Statin Recommendations Based on Cardiovascular Risk
Statins should be recommended for all adults with established cardiovascular disease (secondary prevention) and for primary prevention in adults aged 40-75 years with elevated cardiovascular risk factors and a 10-year cardiovascular event risk of 10% or greater. 1
Secondary Prevention (Established Cardiovascular Disease)
- High-intensity statin therapy should be initiated or continued as first-line therapy in adults ≤75 years of age with clinical atherosclerotic cardiovascular disease (ASCVD), unless contraindicated 1
- For adults with ASCVD >75 years of age, moderate-intensity statin therapy is recommended, with consideration of individual risk-benefit assessment 1
- All patients with acute coronary syndrome should receive high-dose statins early after admission regardless of initial LDL-C values 1
- Patients with peripheral arterial disease (including carotid artery disease) should receive statin therapy as they are considered at very high cardiovascular risk 1
Primary Prevention (No Established Cardiovascular Disease)
Adults Aged 40-75 Years
Recommend statin therapy when all of the following criteria are met 1:
- One or more cardiovascular risk factors (dyslipidemia, diabetes, hypertension, or smoking)
- Calculated 10-year risk of cardiovascular event ≥10%
Consider statin therapy (shared decision-making) when 1:
- One or more cardiovascular risk factors
- Calculated 10-year risk of cardiovascular event between 7.5-10%
Special Populations
Diabetes Mellitus
- For patients with type 2 diabetes and additional risk factors, statins should be added to lifestyle therapy regardless of baseline lipid levels 1
- For patients with type 2 diabetes without additional risk factors, LDL-C <2.6 mmol/L (<100 mg/dL) is the primary goal 1
- Consider statin therapy for patients with type 1 diabetes, particularly in the presence of cardiovascular risk factors 1
Chronic Kidney Disease
- Patients with stage 3-5 CKD (non-dialysis dependent) should be considered at high or very high cardiovascular risk and should receive statin or statin/ezetimibe combination therapy 1
- Statins should not be initiated in patients with dialysis-dependent CKD and no atherosclerotic CVD 1
Older Adults (>75 Years)
- For primary prevention in adults >75 years, the evidence is insufficient to determine the balance of benefits and harms of initiating statin therapy 1
- For those already on statins, it is reasonable to continue therapy if they are tolerating it well 1
Statin Intensity Recommendations
High-Intensity Statin Therapy (Lowers LDL-C by ≥50%)
- Recommended for secondary prevention in adults ≤75 years 1
- Recommended for very high-risk primary prevention patients 2
- Options include atorvastatin 40-80 mg daily or rosuvastatin 20-40 mg daily 3, 4
Moderate-Intensity Statin Therapy (Lowers LDL-C by 30-49%)

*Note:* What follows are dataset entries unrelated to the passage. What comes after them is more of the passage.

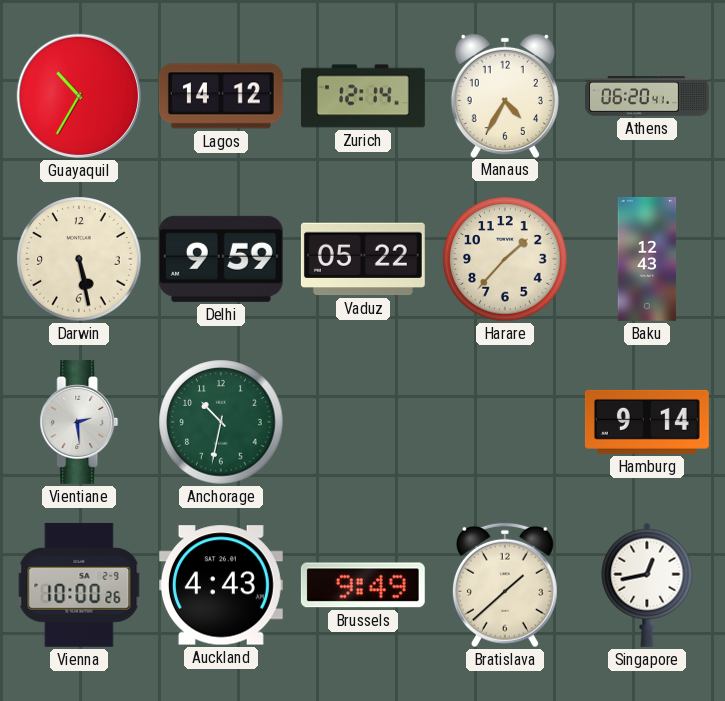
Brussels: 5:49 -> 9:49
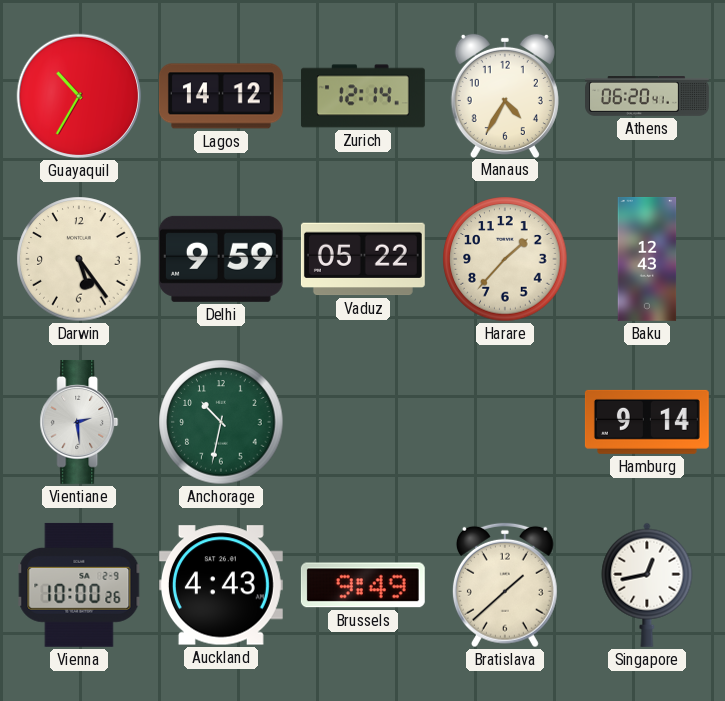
Darwin: 5:28 -> 5:24
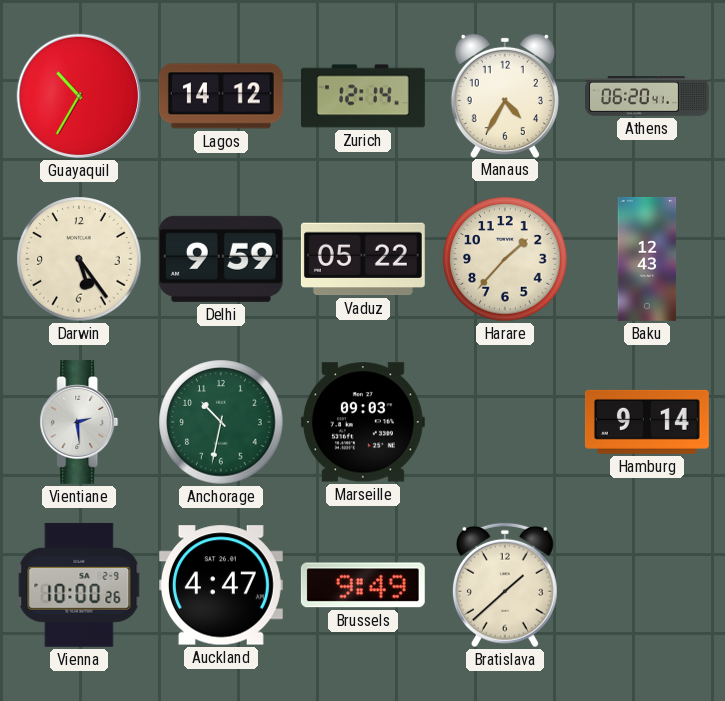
Marseille: none -> 09:03
Auckland: 4:43 -> 4:47
Singapore: 12:43 -> none
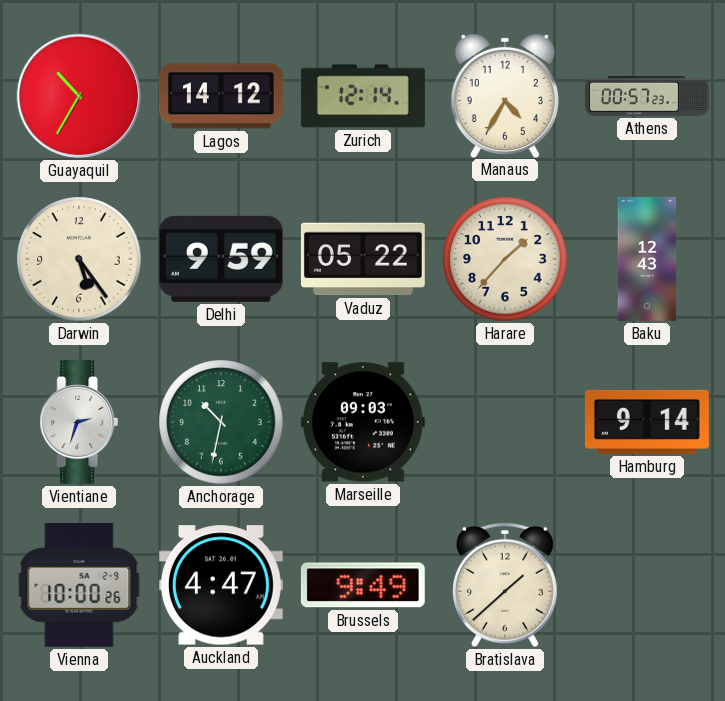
Athens: 06:20 -> 00:57
Vientiane: 2:29 -> 2:33
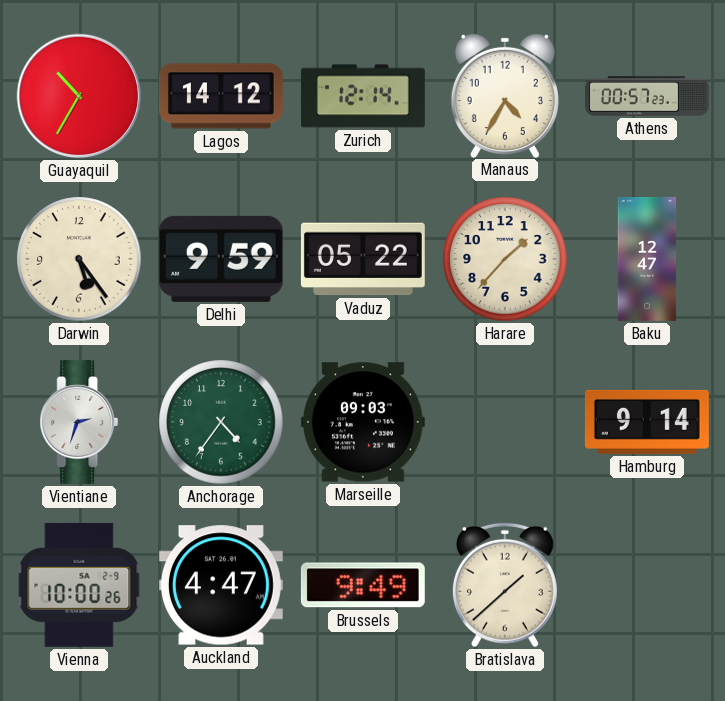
Baku: 12:43 -> 12:47
Anchorage: 10:32 -> 4:36
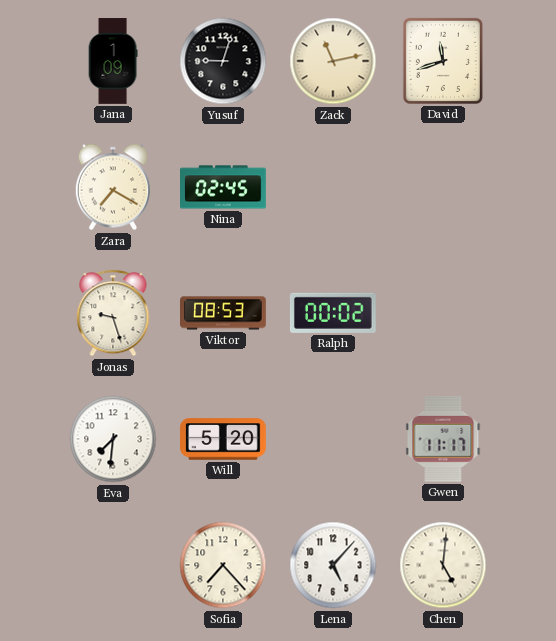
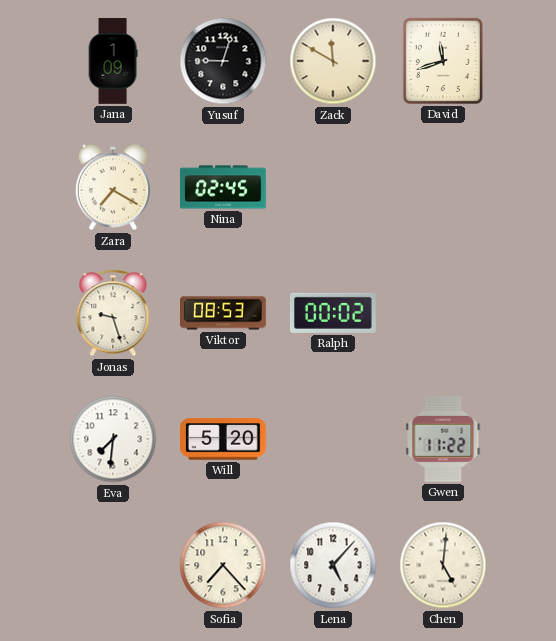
Zack: 11:13 -> 11:50
Gwen: 11:17 -> 11:22
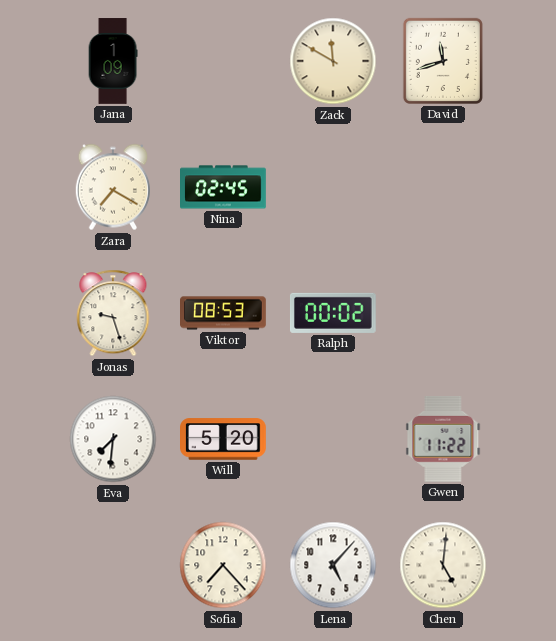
Yusuf: 9:03 -> none
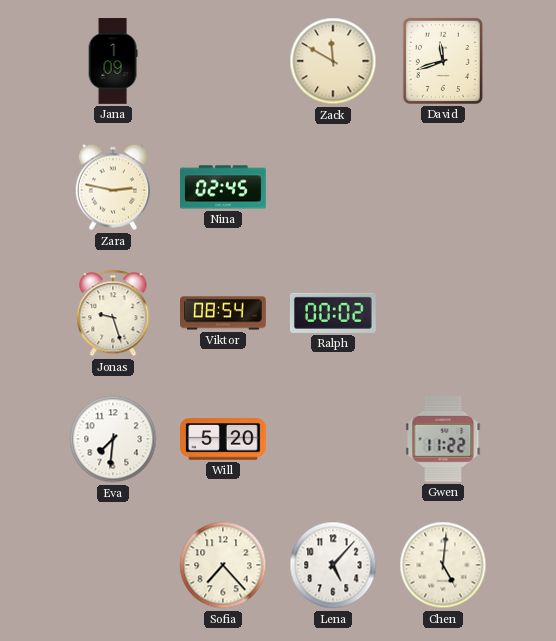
Zara: 7:20 -> 2:47
Viktor: 08:53 -> 08:54
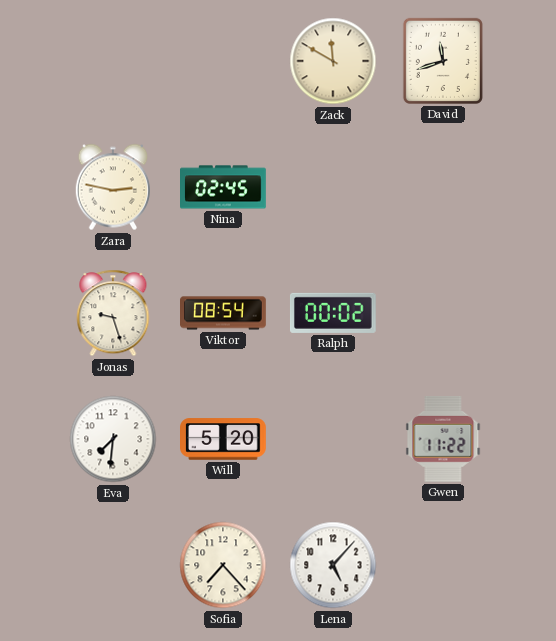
Jana: 1:09 -> none
Chen: 5:01 -> none
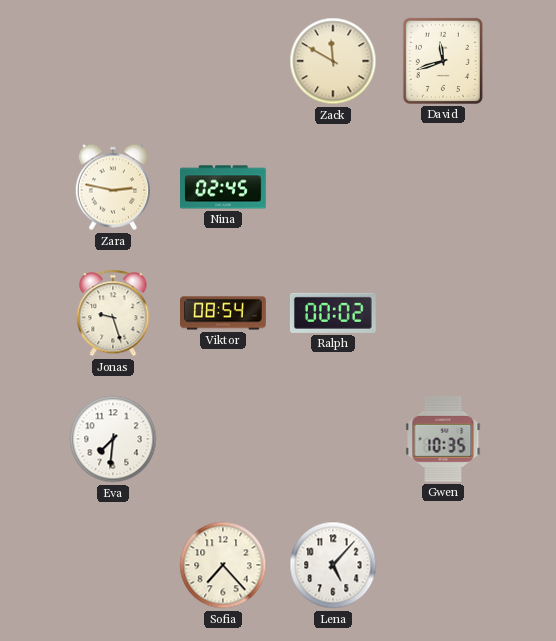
Will: 5:20 -> none
Gwen: 11:22 -> 10:35
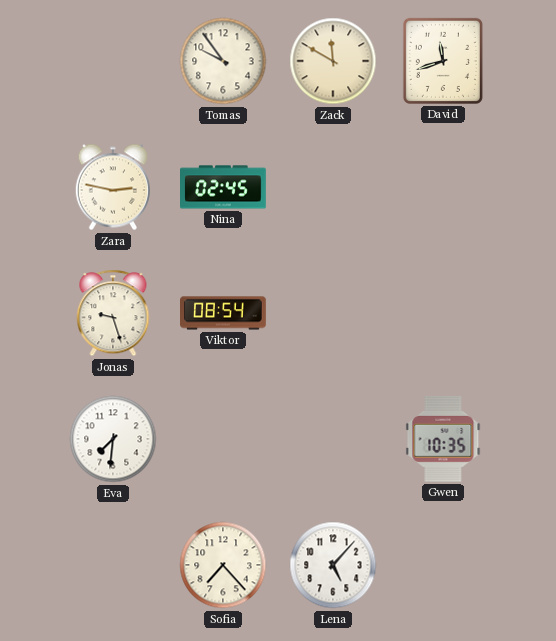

- Recommended for secondary prevention in adults >75 years 1
- Recommended for primary prevention in adults with 10-year risk ≥7.5% 1
- Options include atorvastatin 10-20 mg daily or rosuvastatin 5-10 mg daily 3, 4
Special Considerations
- Asian patients may be at higher risk for myopathy; consider starting at lower doses (rosuvastatin 5 mg daily) 4
- Patients with severe renal impairment (not on hemodialysis) should start with lower doses (rosuvastatin 5 mg daily, not exceeding 10 mg daily) 4
- Statins are not recommended during pregnancy or when pregnancy is planned 1
- Statins are not recommended for patients with heart failure in the absence of other indications 1
- Statins are not recommended for patients with aortic valvular stenosis without coronary artery disease 1
Monitoring and Follow-up
- Assess LDL-C when clinically appropriate, as early as 4 weeks after initiating statin therapy 4
- Monitor for adverse effects, particularly myopathy and rhabdomyolysis 4
- If high-intensity statin therapy is not tolerated, consider moderate-intensity statin therapy or combination with ezetimibe 2
Common Pitfalls to Avoid
- Underutilization of statins in high-risk patients despite strong evidence of benefit 2, 5
- Focusing solely on LDL-C targets rather than overall cardiovascular risk reduction 1
- Discontinuing statins due to minor side effects without attempting dose adjustment or alternative statins 6
- Failing to consider non-statin therapies (ezetimibe, PCSK9 inhibitors) for very high-risk patients not achieving adequate LDL-C reduction with maximally tolerated statins 1, 2
By following these evidence-based recommendations, clinicians can appropriately identify patients who would benefit most from statin therapy and optimize their cardiovascular risk reduction.